• EXTRACTED ENTRIES
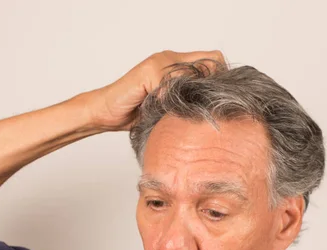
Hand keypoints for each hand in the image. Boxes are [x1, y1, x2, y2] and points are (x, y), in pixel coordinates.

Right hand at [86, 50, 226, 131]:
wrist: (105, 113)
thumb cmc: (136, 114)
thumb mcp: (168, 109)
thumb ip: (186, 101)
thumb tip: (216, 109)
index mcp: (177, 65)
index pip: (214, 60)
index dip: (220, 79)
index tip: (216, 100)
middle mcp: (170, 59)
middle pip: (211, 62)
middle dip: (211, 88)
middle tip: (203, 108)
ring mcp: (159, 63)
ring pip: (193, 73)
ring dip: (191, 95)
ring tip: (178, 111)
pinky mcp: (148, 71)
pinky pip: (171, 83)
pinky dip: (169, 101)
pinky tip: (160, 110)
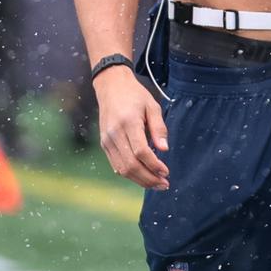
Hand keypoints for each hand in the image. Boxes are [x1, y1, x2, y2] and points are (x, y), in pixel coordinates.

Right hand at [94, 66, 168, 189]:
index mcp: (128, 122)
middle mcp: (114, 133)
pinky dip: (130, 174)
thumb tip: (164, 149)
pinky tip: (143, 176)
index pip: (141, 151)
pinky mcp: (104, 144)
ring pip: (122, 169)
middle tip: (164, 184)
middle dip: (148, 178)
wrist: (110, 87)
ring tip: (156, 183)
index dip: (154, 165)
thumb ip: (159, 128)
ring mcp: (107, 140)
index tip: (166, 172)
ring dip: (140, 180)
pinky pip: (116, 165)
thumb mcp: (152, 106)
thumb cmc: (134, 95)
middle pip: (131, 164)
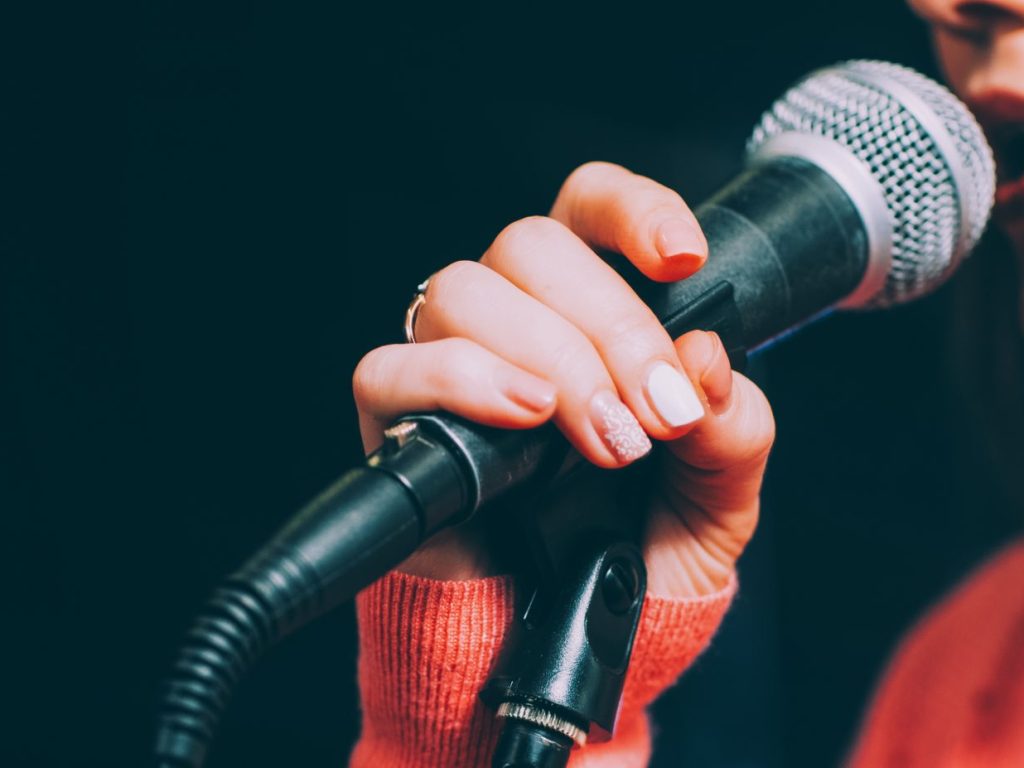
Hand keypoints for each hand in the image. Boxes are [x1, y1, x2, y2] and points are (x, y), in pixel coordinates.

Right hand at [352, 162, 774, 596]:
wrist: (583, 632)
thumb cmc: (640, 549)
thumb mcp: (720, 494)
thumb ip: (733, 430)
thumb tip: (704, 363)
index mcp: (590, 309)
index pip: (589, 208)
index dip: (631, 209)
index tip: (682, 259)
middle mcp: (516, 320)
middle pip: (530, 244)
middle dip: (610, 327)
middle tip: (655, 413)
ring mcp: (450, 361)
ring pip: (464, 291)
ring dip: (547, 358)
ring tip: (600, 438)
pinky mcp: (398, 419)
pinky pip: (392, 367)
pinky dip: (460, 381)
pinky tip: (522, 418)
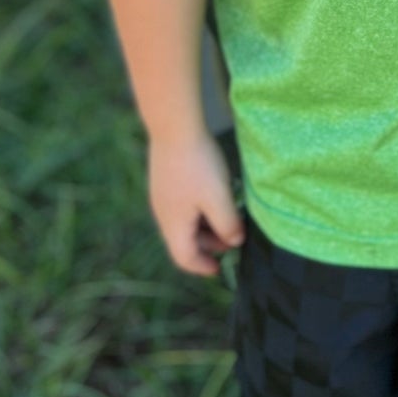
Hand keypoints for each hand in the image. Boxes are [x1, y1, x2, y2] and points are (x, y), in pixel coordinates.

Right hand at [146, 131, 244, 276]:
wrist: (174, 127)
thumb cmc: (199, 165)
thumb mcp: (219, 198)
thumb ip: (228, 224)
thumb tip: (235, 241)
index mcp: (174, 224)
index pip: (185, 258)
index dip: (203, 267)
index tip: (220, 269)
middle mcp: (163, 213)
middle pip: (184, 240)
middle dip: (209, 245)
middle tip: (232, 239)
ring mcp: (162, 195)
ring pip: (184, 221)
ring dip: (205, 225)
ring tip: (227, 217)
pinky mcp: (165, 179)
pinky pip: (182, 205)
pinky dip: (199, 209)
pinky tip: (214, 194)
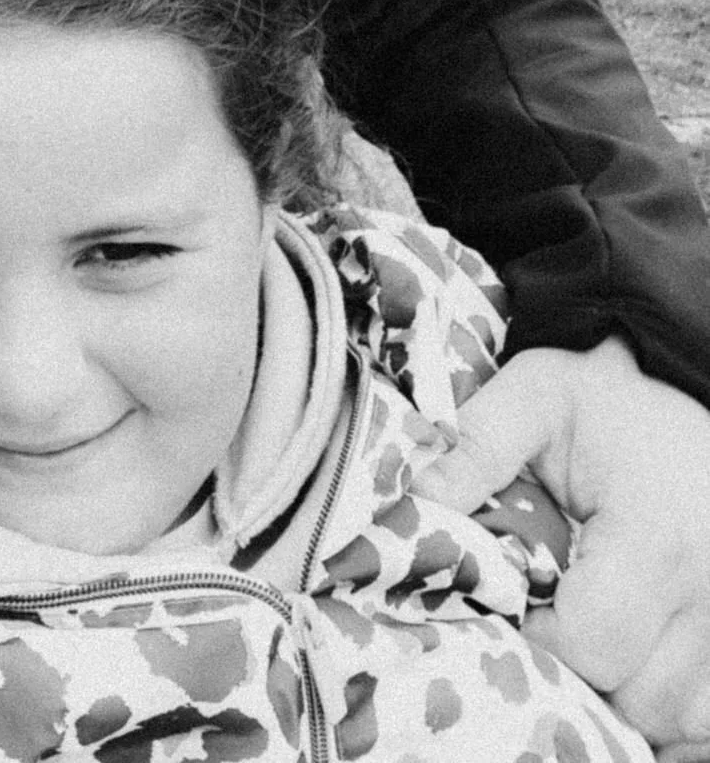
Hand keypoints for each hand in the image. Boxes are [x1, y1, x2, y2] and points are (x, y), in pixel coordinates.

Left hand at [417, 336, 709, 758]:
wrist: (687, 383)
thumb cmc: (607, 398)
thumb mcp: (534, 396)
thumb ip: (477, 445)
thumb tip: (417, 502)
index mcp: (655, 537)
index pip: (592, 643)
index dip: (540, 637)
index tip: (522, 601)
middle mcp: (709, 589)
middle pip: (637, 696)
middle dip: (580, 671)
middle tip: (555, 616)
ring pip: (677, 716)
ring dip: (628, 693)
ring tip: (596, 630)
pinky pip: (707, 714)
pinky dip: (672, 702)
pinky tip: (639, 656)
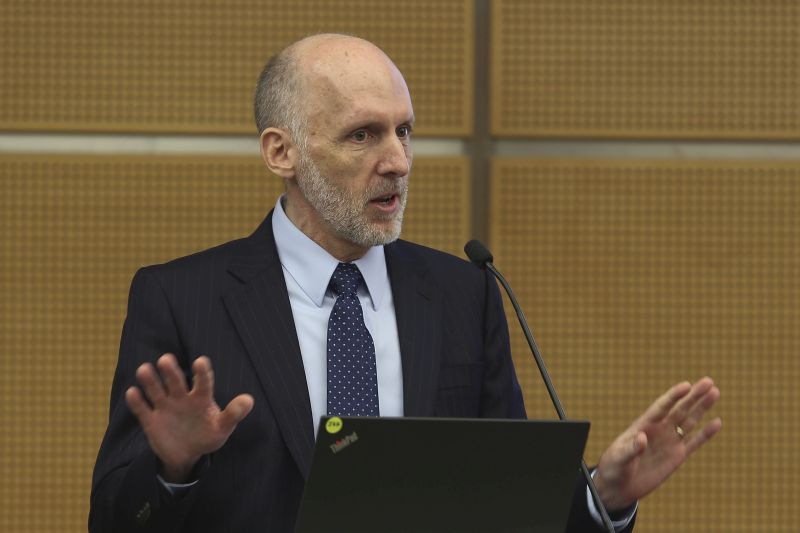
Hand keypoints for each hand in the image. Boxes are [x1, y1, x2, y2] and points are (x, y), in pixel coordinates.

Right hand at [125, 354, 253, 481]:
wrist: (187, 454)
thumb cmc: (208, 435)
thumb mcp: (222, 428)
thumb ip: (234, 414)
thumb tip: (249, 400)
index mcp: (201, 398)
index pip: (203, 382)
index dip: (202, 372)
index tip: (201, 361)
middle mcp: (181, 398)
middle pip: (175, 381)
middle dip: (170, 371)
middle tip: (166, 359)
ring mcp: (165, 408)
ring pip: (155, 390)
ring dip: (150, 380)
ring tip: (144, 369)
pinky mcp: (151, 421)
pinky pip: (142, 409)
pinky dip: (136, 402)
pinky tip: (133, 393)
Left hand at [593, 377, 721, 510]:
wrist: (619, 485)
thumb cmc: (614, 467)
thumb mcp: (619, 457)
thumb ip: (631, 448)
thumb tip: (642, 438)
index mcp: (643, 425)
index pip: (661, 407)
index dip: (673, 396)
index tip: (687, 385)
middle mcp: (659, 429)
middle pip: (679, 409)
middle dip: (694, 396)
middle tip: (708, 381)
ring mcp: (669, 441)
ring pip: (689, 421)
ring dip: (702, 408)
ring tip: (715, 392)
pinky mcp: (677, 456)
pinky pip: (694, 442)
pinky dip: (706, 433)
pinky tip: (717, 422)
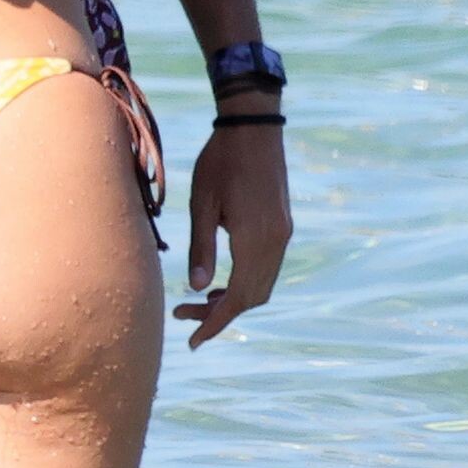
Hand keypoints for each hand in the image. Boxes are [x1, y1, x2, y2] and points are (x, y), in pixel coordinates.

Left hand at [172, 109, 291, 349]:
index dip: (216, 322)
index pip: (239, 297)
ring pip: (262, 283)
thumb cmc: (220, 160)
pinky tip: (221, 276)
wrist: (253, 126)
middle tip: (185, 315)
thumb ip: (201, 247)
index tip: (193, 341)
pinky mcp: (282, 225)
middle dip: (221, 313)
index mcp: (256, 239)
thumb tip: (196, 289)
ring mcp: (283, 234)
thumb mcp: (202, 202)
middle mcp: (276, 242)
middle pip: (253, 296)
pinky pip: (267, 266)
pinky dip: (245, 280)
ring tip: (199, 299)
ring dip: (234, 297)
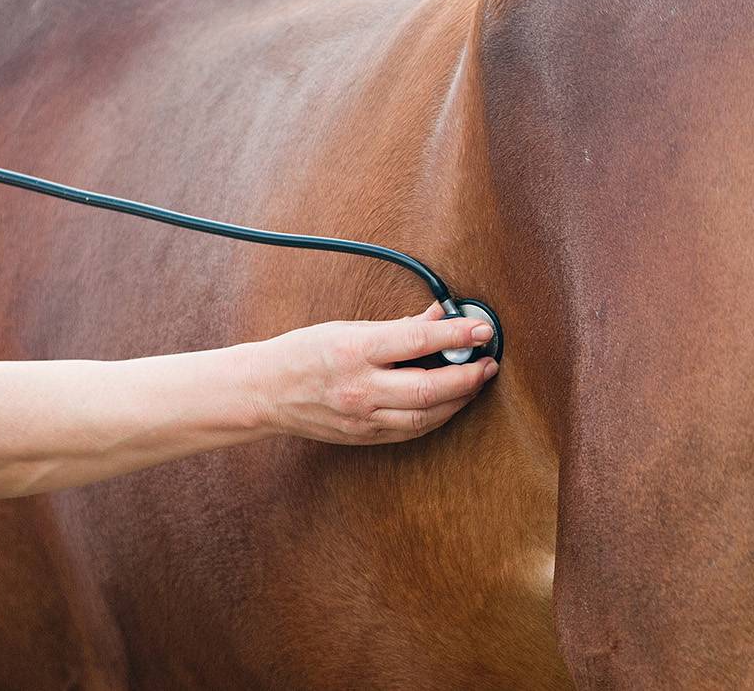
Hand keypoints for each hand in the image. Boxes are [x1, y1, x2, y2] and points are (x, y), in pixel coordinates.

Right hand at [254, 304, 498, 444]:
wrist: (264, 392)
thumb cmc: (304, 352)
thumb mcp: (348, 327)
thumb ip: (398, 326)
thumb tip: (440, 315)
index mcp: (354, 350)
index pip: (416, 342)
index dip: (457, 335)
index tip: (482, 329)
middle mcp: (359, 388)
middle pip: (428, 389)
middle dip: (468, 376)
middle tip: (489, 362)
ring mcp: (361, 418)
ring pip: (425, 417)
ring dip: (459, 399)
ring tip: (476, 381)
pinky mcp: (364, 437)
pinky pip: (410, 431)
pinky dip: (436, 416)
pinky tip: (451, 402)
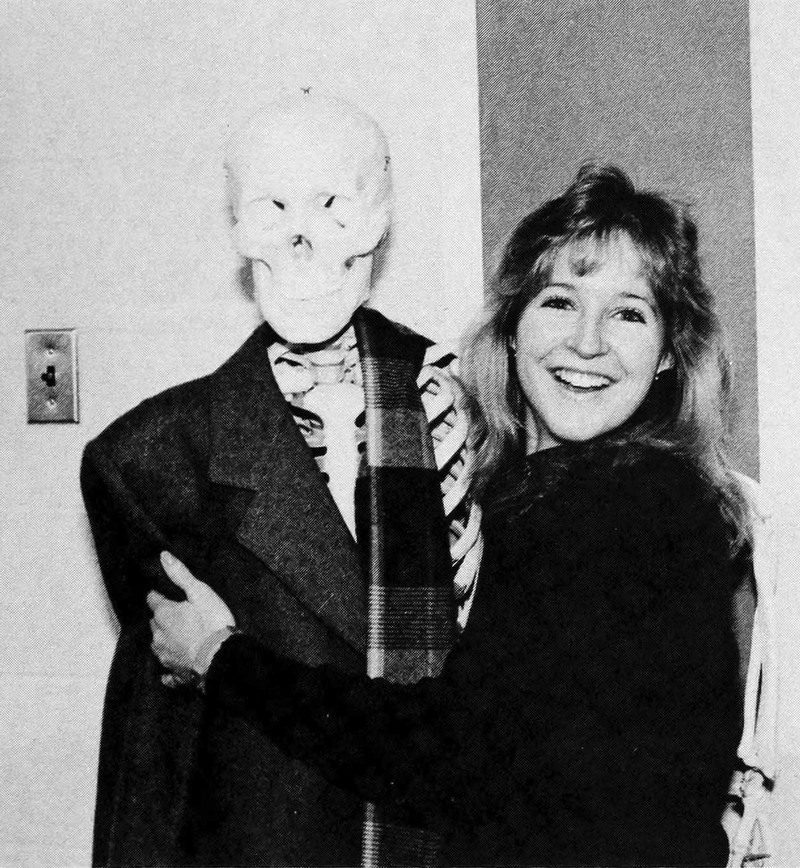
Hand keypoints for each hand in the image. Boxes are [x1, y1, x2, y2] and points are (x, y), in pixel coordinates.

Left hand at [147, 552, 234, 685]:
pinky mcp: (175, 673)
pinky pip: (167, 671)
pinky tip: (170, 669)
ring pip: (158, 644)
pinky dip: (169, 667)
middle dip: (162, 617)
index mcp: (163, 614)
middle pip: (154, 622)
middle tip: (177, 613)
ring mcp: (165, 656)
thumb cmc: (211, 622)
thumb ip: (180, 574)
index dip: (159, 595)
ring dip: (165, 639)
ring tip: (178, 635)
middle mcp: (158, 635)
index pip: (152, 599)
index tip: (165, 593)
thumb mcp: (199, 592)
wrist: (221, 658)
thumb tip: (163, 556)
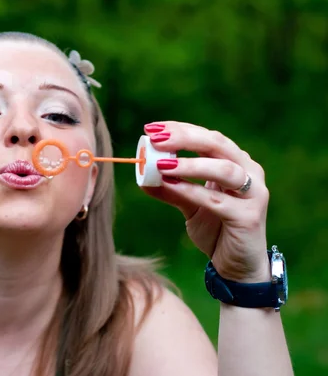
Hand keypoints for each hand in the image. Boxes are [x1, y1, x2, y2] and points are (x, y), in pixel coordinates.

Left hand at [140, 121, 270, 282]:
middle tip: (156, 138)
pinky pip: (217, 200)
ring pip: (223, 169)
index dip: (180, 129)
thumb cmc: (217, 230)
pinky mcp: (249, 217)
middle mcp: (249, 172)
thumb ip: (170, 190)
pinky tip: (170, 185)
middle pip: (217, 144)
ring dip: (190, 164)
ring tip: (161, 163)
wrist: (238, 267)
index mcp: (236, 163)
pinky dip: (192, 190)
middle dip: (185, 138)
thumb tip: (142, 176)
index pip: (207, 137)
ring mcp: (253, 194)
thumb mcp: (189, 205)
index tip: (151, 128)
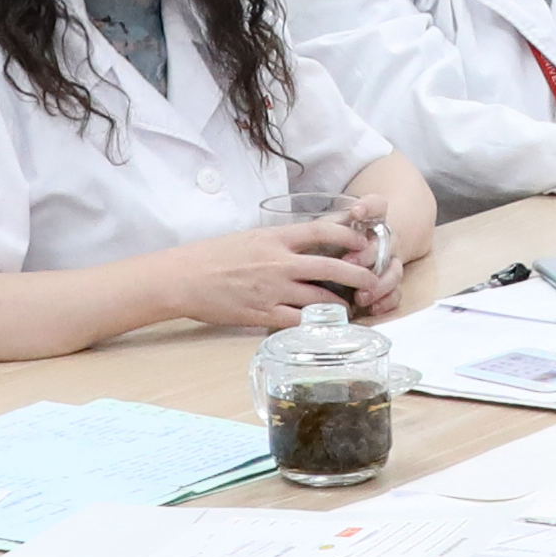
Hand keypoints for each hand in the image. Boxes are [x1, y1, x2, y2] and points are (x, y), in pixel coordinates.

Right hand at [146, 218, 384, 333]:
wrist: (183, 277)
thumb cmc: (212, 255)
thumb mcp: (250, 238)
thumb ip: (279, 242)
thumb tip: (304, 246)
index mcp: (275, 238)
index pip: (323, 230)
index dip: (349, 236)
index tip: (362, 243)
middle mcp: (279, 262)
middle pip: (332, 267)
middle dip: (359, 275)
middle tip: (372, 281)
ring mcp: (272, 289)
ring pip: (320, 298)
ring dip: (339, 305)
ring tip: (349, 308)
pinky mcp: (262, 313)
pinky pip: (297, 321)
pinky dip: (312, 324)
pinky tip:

• TASK
Work out how many lines in the records above contain the word "Right". State only that number.

• OUTPUT FOR THIS TASK
7